Man merkt dem Buch eine absolute Authentizität an – ANITAs Worte kommen aus dem Herzen. Kleiner Kritikpunkt ist die vielleicht doch etwas einseitige Darstellung der negativen Seiten von ALEXANDRA – letztlich hätte man den enormen Einsatz von „ALEX“, die als Familienmotto dennoch viel organisiert hat, durchaus auch positiver bewerten können – aber – letztlich kann das nur ein Mensch beurteilen, wie sie das empfunden hat und das ist eben ANITA.

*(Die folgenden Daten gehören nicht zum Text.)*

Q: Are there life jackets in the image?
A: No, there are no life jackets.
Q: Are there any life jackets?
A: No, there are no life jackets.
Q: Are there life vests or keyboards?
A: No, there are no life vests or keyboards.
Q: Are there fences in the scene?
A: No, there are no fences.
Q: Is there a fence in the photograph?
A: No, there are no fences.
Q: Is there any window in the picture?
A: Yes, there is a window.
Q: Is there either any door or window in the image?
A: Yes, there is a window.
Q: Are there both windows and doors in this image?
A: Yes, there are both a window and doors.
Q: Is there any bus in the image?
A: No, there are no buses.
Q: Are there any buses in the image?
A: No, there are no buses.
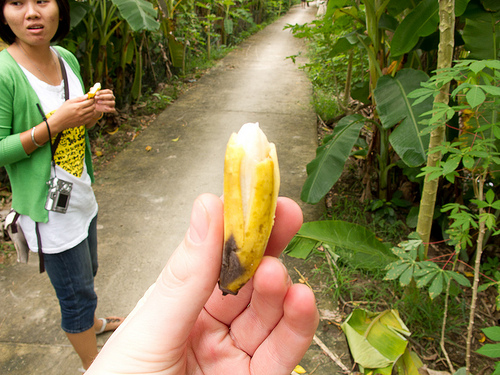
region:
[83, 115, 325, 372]
Hand holding a banana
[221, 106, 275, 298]
A small banana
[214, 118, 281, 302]
A ripened small banana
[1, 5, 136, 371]
Woman in a green cardigan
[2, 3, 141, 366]
Woman in a white shirt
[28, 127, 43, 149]
A silver bracelet on wrist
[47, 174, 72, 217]
A silver digital camera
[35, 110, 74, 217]
A digital camera hanging on wrist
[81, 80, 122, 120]
Woman holding a banana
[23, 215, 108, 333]
Women's blue capri jeans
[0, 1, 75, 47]
short black hair on a woman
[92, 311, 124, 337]
a white sandle on a woman's foot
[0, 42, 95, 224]
a green sweater on a woman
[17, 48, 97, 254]
a white shirt with a yellow heart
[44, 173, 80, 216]
a camera hanging off a woman's wrist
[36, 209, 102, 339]
blue jean pants on a woman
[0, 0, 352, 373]
a path through a banana grove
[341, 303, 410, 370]
a yellowed banana leaf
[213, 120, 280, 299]
a tiny banana in a person's hand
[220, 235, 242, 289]
a dark bruise on a banana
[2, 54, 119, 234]
the cardigan is green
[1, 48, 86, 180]
the cardigan is green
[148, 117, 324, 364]
person is holding a banana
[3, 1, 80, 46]
head of a person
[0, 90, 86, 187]
arm of a person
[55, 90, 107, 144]
hand of a person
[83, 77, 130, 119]
hand of a person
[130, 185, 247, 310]
thumb of a person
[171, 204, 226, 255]
nail of a person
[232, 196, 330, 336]
finger of a person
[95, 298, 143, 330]
feet of a person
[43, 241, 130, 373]
leg of a person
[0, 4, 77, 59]
head of a person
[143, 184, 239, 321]
thumb of a person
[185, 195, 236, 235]
nail of a person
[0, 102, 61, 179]
arm of a person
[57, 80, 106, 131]
hand of a person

Und so gelte als Schlusswort ein Statement aus dem Buch „Sei einfach nur schön“, das sich wie ein roter Faden durch das Buch zieht – bezogen auf Selbstzweifel:
Aber ich hatte immer den einen Gedanken: Bin ich okay? Bin ich gut genug? Und das, obwohl ich von Kindheitstagen an erfolgreich auf den großen Bühnen stand. Aber mögen mich die Menschen auch so, wie ich wirklich bin? Diese Frage nagte lange Zeit an mir. Heute kann ich eine klare Antwort geben. Es ist mir egal. Ich bin, wie ich bin.
… – „und das ist auch gut so!“ – Wir drücken ANITA für ihr Buch, ihr neues Album und weitere Projekte fest die Daumen – genauso wie wir auch ALEXANDRA nur alles Gute wünschen – mögen die beiden glücklich werden – und wenn sie sich fortan als „Einzelkämpfer“ wohler fühlen als im Duo, dann haben sie wohl alles richtig gemacht!
Das Buch „Sei einfach nur schön“ ist ab heute im Buchhandel erhältlich. Wir können das Werk jedem empfehlen – nicht nur den Schlagerfans, sondern auch tiefsinnigen Menschen, die gerne hinter die Fassade schauen.
Eine Antwort
Ich bin fassungslos. Damit qualifizieren sich die Hofmanns für „Die Eins der Besten“ in der Kategorie „Schlagerdrama des Jahres“.